Testing in humans runs through four phases, with increasing numbers of people receiving the new compound at each phase until we can prove the compound is safe and effective. This is a unique challenge and a significant vulnerability in biodefense and contributes to why we have few licensed vaccines and treatments against the highest bioweapon threat agents. In order to demonstrate proof of effectiveness in humans, we have to have enough people with the disease or at risk for the disease in whom we can test the product, but many of the biodefense diseases are rare. Medical ethics prevent us from doing tests such as giving people an anthrax vaccine and then infecting them purposely with deadly anthrax to see if the vaccine works.
The FDA developed the “Animal Rule” that offers a different pathway to approval, but the FDA has set a high bar. The scientific developers must produce an infection in animals that looks similar to human disease; the countermeasure has to work in animals the way we expect it to work in humans; and the countermeasure must be safe in humans. This might sound simple to achieve. It is not. Only a few compounds have been approved this way so far.

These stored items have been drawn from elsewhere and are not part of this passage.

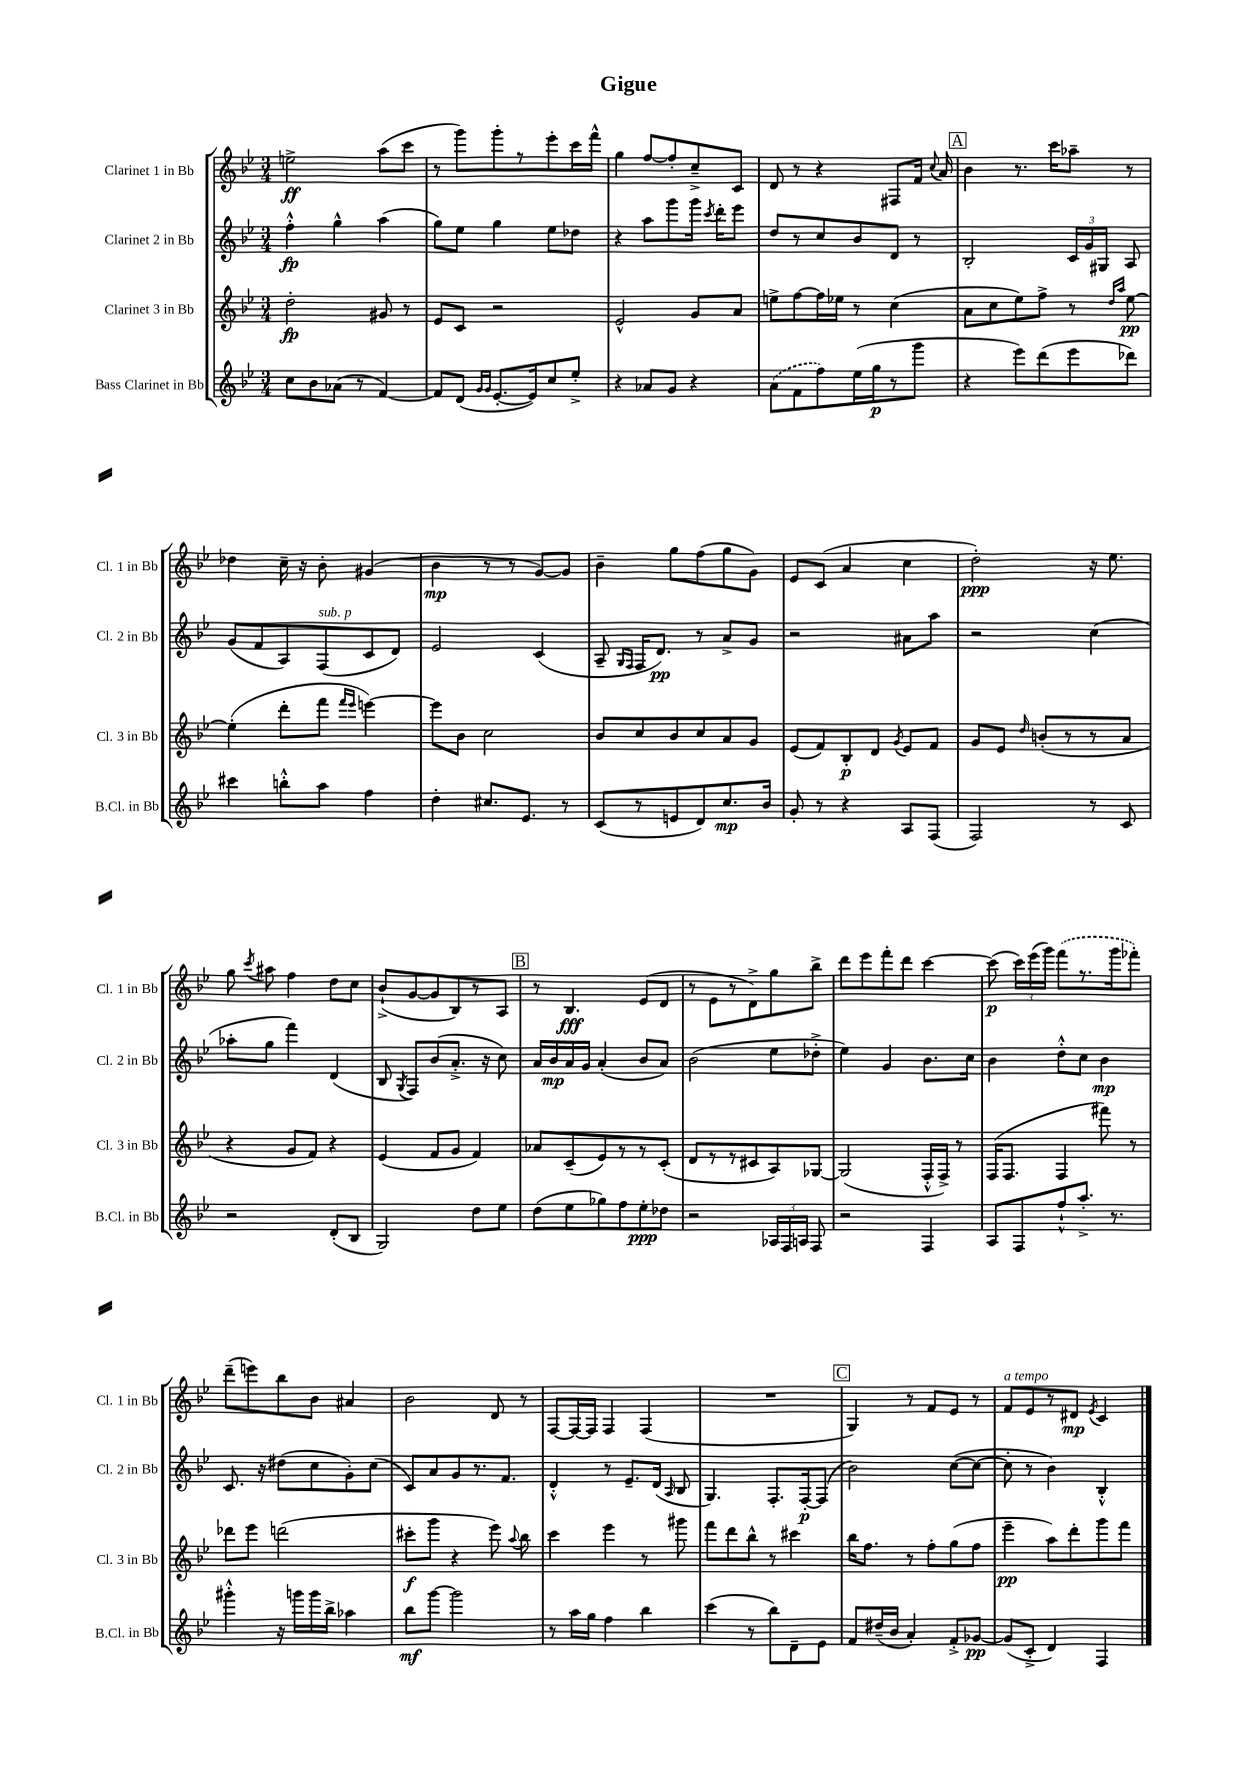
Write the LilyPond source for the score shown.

\header { title = "Gigue" }
<<
\new StaffGroup <<
\new Staff = "s0" \with { instrumentName = "Clarinet 1 in Bb" shortInstrumentName = "Cl. 1 in Bb" } {
    \clef treble \key bes \major \numericTimeSignature \time 3/4
    \autoBeamOff e''2->\ff a''8[( c'''8] |
    r8 g'''8[) g'''8-. r8 ees'''8-. c'''16 f'''16]-^ |
    g''4 f''8[~ f''8-. c''8---> c'8] |
    d'8 r8 r4 fis8[ f'16] \appoggiatura { c''8 } a'16 |
    \mark \markup { \box "A" } bes'4 r8. c'''16[ aes''8]-- r8 |
    des''4 c''16-- r16 bes'8-. gis'4( |
    bes'4\mp r8 r8 g'8[~) g'8] |
    bes'4-- g''8[ f''8( g''8 g'8]) |
    ees'8[ c'8]( a'4 c''4 |
    d''2-.\ppp) r16 ees''8. |
    g''8 \acciaccatura { c'''8 } ais''8 f''4 d''8[ c''8] |
    bes'8[-!->( g'8~ g'8 bes8) r8 a8] |
    \mark \markup { \box "B" } r8 bes4.\fff ees'8[( d'8] |
    r8 ees'8[ r8 d'8->) g''8 bes''8]-> |
    d'''8[ ees'''8 f'''8-. d'''8] c'''4~ |
    c'''8\p( \tuplet 3/2 { c'''16[) ees'''16( g'''16]) } \once \slurDashed f'''8[( r8. g'''16 fes'''8]-.) |
    d'''8[--( e'''8) bes''8 bes'8] ais'4 |
    bes'2 d'8 r8 |
    f8[~ f16~ f16] f4 f4( |
    R2. |
    \mark \markup { \box "C" } g4) r8 f'8[ ees'8] r8 |
    f'8[^\markup { \italic "a tempo" } ees'8 r8 dis'8]\mp \acciaccatura { ees'8 } c'4 \bar "|." |
}
\new Staff = "s1" \with { instrumentName = "Clarinet 2 in Bb" shortInstrumentName = "Cl. 2 in Bb" } {
    \clef treble \key bes \major \numericTimeSignature \time 3/4
    \autoBeamOff f''4-.-^\fp g''4-^ a''4( |
    g''8[) ees''8] g''4 ees''8[ des''8] |
    r4 a''8[ g'''8 g'''16] \acciaccatura { c'''8 } d'''16[-. ees'''8] |
    d''8[ r8 c''8 bes'8 d'8] r8 |
    \mark \markup { \box "A" } bes2-. \tuplet 3/2 { c'16[ g'16 gis16] } a8 |
    g'8[( f'8 a8) f8^\markup { \italic "sub. p" }( c'8 d'8]) |
    ees'2 c'4( |
    a8-- \grace { g16[ f16] } f16[ d'8.]\pp) r8 a'8[-> g'8] |
    r2 ais'8[ a''8] |
    r2 c''4( |
    aes''8[-. g''8] f'''4) d'4( |
    bes8 \acciaccatura { g8 } f8[) bes'8( a'8.]-.-> r16 c''8) |
    \mark \markup { \box "B" } a'16[ bes'16\mp a'16 g'16] a'4-.( bes'8[ a'8]) |
    bes'2( ees''8[ des''8]-.-> |
    ees''4) g'4 bes'8.[ c''16] |
    bes'4 d''8[-.-^ c''8] bes'4\mp |
    c'8. r16 dis''8[( c''8 g'8-.) c''8]( |
    c'8[) a'8 g'8 r8. f'8.] |
    d'4-.-^ r8 ees'8.[-- d'16]( \grace { a16 } bes8 |
    g4.) f8.[-. f16~-.\p f8]( |
    \mark \markup { \box "C" } bes'2) c''8[~( c''8]~ |
    c''8-. r8 bes'4) bes4-.-^ \bar "|." |
}
\new Staff = "s2" \with { instrumentName = "Clarinet 3 in Bb" shortInstrumentName = "Cl. 3 in Bb" } {
    \clef treble \key bes \major \numericTimeSignature \time 3/4
    \autoBeamOff d''2-.\fp gis'8 r8 |
    ees'8[ c'8] r2 |
    ees'2-^ g'8[ a'8] |
    e''8[-> f''8~ f''16 ees''16] r8 c''4( |
    \mark \markup { \box "A" } a'8[ c''8 ees''8) f''8]-> r8 \grace { d''16[ a''16] } ees''8~\pp |
    ees''4-.( d'''8[-. f'''8] \grace { f'''16[ ees'''16] } e'''4~) |
    e'''8[ bes'8] c''2 |
    bes'8[ c''8 bes'8 c''8 a'8 g'8] |
    ees'8[( f'8) bes8-.\p d'8] \acciaccatura { g'8 } ees'8[ f'8] |
    g'8[ ees'8] \grace { d''16 } b'8[-.( r8 r8 a'8] |
    r4 g'8[ f'8]) r4 |
    ees'4( f'8[ g'8] f'4) |
    \mark \markup { \box "B" } aes'8[ c'8--( ees'8) r8 r8 c'8]-.( |
    d'8[ r8 r8 cis'8 a8) ges8]~ |
    ges2( f16[-.-^ f16]->) r8 |
    f16[( f8.] f4 fis'''8) r8 |
    des'''8[ ees'''8] d'''2( |
    cis'''8[-.\f g'''8] r4 ees'''8) \appoggiatura { a''8 } bes''8 |
    c'''4 ees'''4 r8 gis'''8 |
    f'''8[ d'''8 bes''8]-^ r8 cis'''4 |
    \mark \markup { \box "C" } bes''16[ f''8.] r8 f''8[-. g''8( f''8] |
    ees'''4--\pp a''8[) d'''8-. g'''8 f'''8] \bar "|." |
}
\new Staff = "s3" \with { instrumentName = "Bass Clarinet in Bb" shortInstrumentName = "B.Cl. in Bb" } {
    \clef treble \key bes \major \numericTimeSignature \time 3/4
    \autoBeamOff c''8[ bes'8 aes'8]( r8 f'4~) |
    f'8[ d'8]( \grace { g'16[ g'16] } ees'8.[~-. ees'16) c''8 ees''8]-.-> |
    r4 aes'8[ g'8] r4 |
    \once \slurDashed a'8[( f'8 f''8) ees''16( g''16\p r8 g'''8] |
    \mark \markup { \box "A" } r4 ees'''8[) d'''8( ees'''8 des'''8]) |
    cis'''4 b''8[-.-^ a''8] f''4 |
    d''4-. cis''8.[ ees'8.] r8 |
    c'8[( r8 e'8 d'8) c''8.\mp bes'16] |
    g'8-. r8 r4 a8[ f8]( |
    f2) r8 c'8 |
    r2 d'8[-.( bes8] |
    g2) d''8[ ees''8] |
    \mark \markup { \box "B" } d''8[( ees''8 ges''8) f''8 ees''8-.\ppp des''8] |
    r2 \tuplet 3/2 { aes16[ f16 a16] } f8 |
    r2 f4 |
    a8[ f8 f''8-!-^ a''8.]-.-> r8. |
    gis'''4-.-^ r16 g'''16[ g'''16 bes''16]-> aes''4 |
    bes''8[\mf g'''8]~ g'''2 |
    r8 a''16[ g''16] f''4 bes''4 |
    c'''4( r8 bes''8[) d'8-- ees'8] |
    \mark \markup { \box "C" } f'8[ dis''16--( bes'16] a'4-.) f'8[-.-> ges'8]~\pp |
    ges'8[( c'8]-.-> d'4) f4 \bar "|." |
}
>>
>>
\layout { \context { \Score \remove "Bar_number_engraver" } }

The work developing countermeasures continues, but it remains an uphill battle because our techniques are limited, the process takes years, and we can’t predict what a terrorist or adversary might reach for. We have done poorly at predicting the next infectious disease challenge—even those from Mother Nature. No one envisioned a massive Ebola outbreak like the one in West Africa from 2014 to 2016, nor did we suspect Zika virus would be lurking around the corner. Everyone in public health and pandemic preparedness continues to fear that a new, deadly strain of bird flu could adapt for rapid spread between humans and cause a major pandemic like the one that killed millions in 1918.
Although we have had some recent success with promising countermeasures against Ebola, back in 2004 when Dr. Kelly Warfield accidentally stuck herself with a needle that was possibly contaminated with Ebola virus, we had very few options to choose from. We scrambled as best we could to respond.